→ **What this task involves**
Copy out the lines beginning with the one that contains "Page size: 1500x1125." and ending with the last line below, exactly as they stand. Pictures are not copied.

→ **Material for the task**
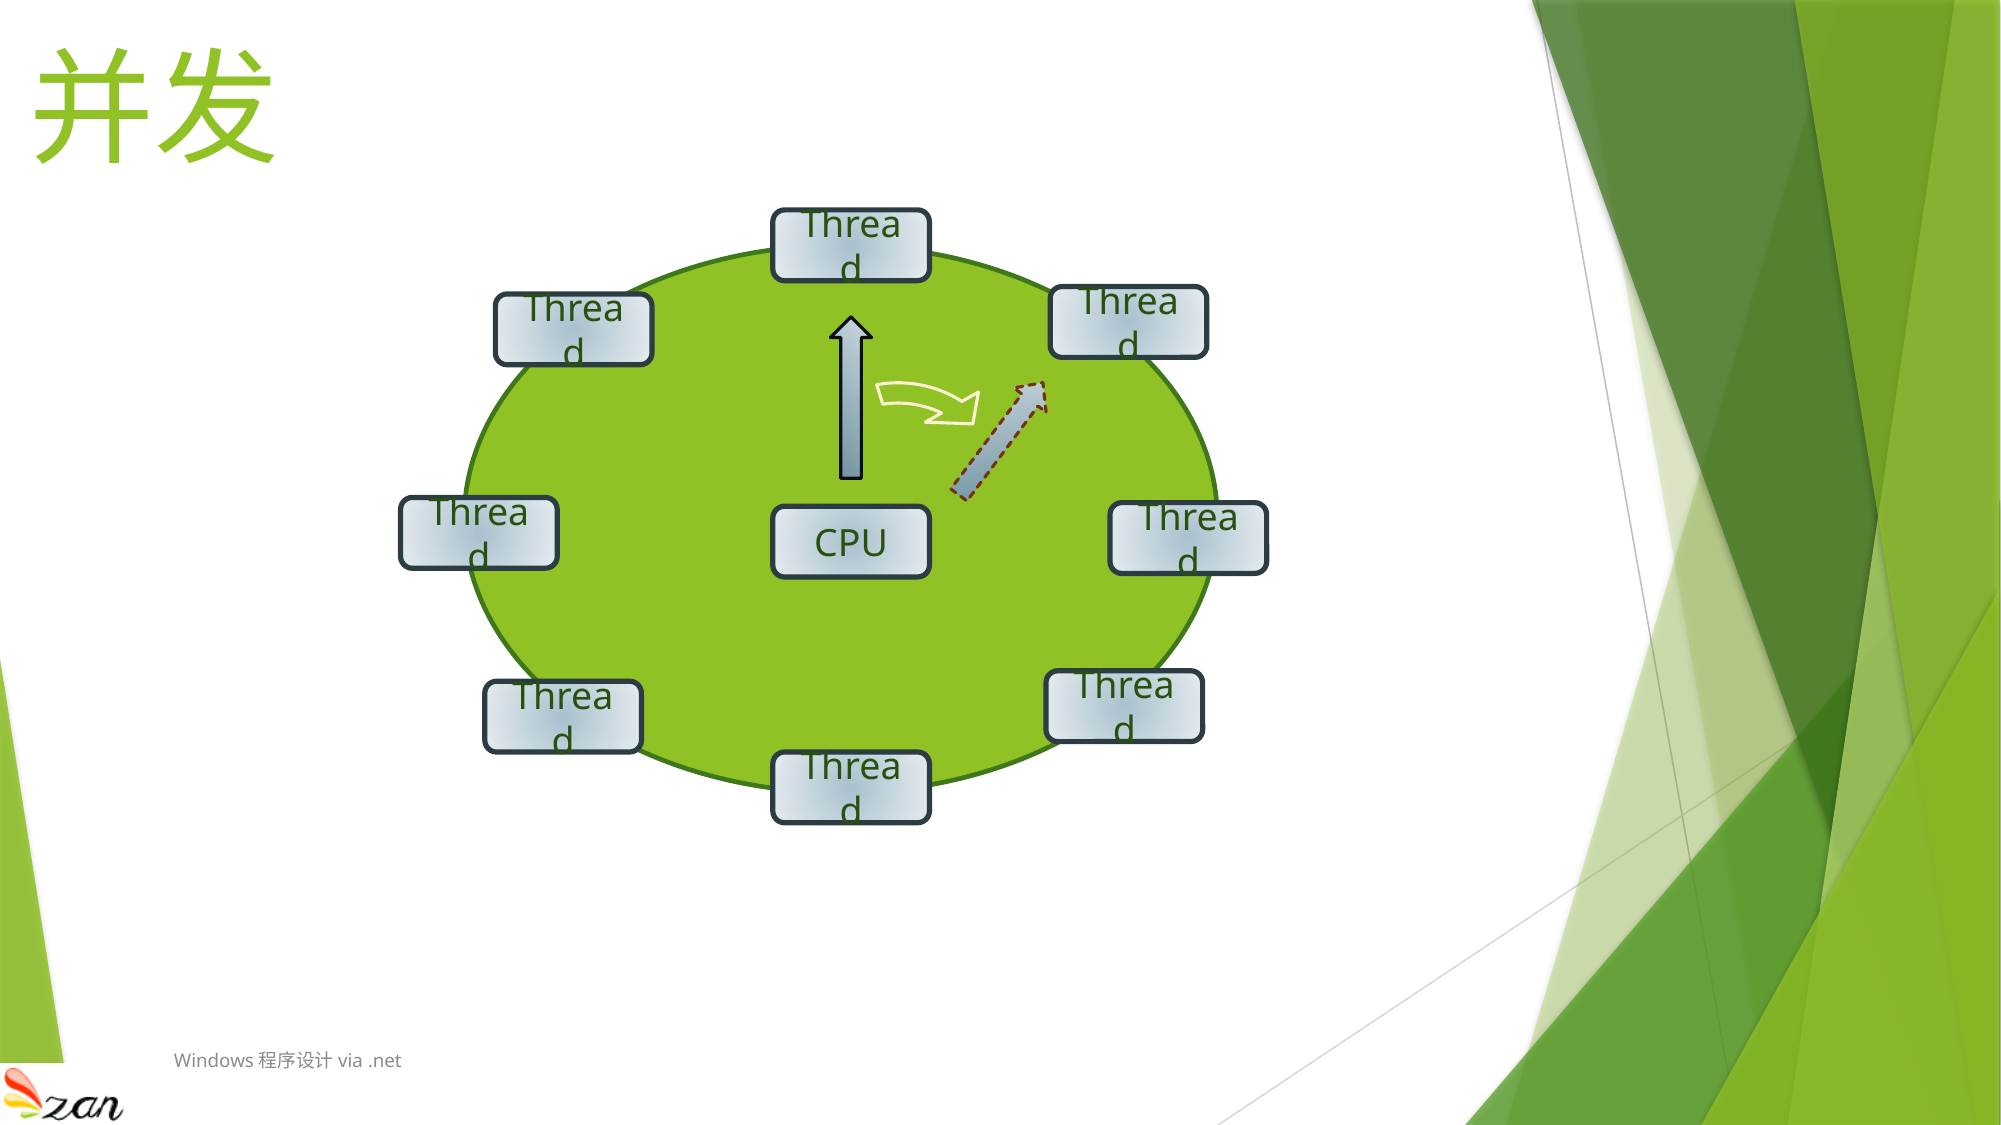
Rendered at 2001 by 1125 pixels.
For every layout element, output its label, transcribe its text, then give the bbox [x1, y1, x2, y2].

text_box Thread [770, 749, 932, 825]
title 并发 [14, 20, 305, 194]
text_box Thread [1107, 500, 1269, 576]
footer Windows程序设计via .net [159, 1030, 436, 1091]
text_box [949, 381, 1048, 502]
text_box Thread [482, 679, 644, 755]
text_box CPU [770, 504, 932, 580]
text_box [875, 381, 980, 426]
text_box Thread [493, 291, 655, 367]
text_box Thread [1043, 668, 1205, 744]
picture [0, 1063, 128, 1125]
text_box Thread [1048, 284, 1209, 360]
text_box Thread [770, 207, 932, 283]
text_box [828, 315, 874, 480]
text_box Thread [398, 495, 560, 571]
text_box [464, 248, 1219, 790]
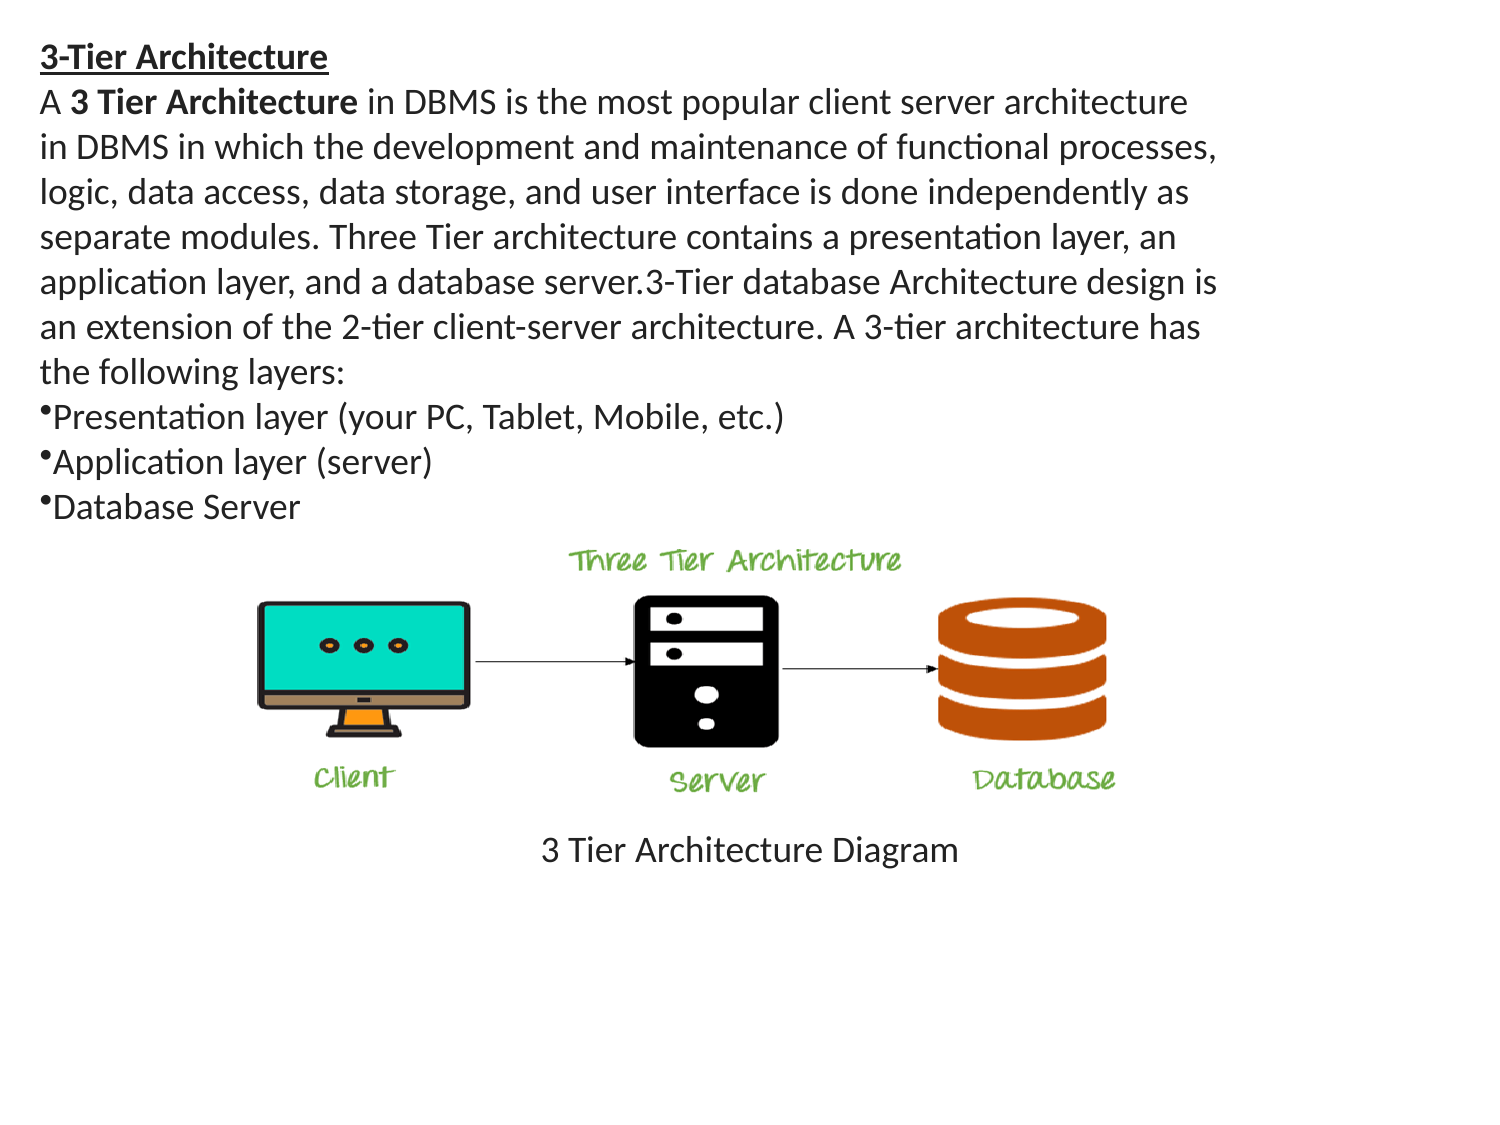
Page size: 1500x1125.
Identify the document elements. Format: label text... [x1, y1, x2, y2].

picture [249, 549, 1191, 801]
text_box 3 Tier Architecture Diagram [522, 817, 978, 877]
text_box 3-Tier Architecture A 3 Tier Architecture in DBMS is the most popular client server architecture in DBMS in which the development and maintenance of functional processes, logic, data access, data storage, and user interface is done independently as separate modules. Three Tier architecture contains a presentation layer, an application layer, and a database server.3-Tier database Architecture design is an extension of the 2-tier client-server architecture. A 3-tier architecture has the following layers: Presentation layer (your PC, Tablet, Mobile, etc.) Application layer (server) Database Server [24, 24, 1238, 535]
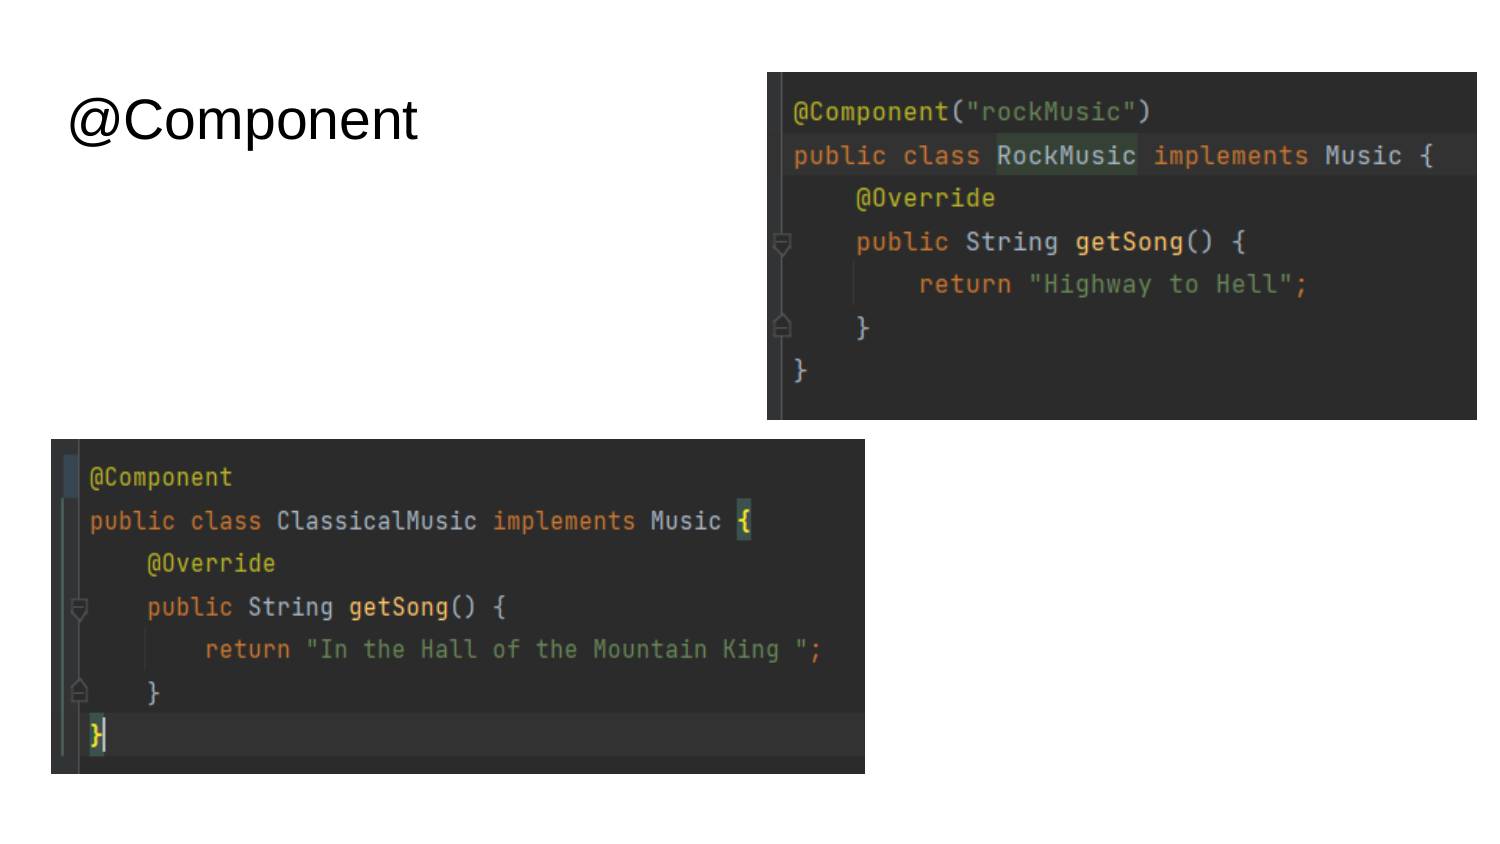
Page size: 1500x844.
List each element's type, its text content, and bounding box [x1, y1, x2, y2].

→ **Task answer**
Page size: 1500x1125.
Identify the document elements. Format: label text... [x1, y1, x2, y2].

picture [249, 549, 1191, 801]
text_box 3 Tier Architecture Diagram [522, 817, 978, 877]
text_box 3-Tier Architecture A 3 Tier Architecture in DBMS is the most popular client server architecture in DBMS in which the development and maintenance of functional processes, logic, data access, data storage, and user interface is done independently as separate modules. Three Tier architecture contains a presentation layer, an application layer, and a database server.3-Tier database Architecture design is an extension of the 2-tier client-server architecture. A 3-tier architecture has the following layers: Presentation layer (your PC, Tablet, Mobile, etc.) Application layer (server) Database Server [24, 24, 1238, 535]
Page size: 1500x844.
List each element's type, its text content, and bounding box [x1, y1, x2, y2].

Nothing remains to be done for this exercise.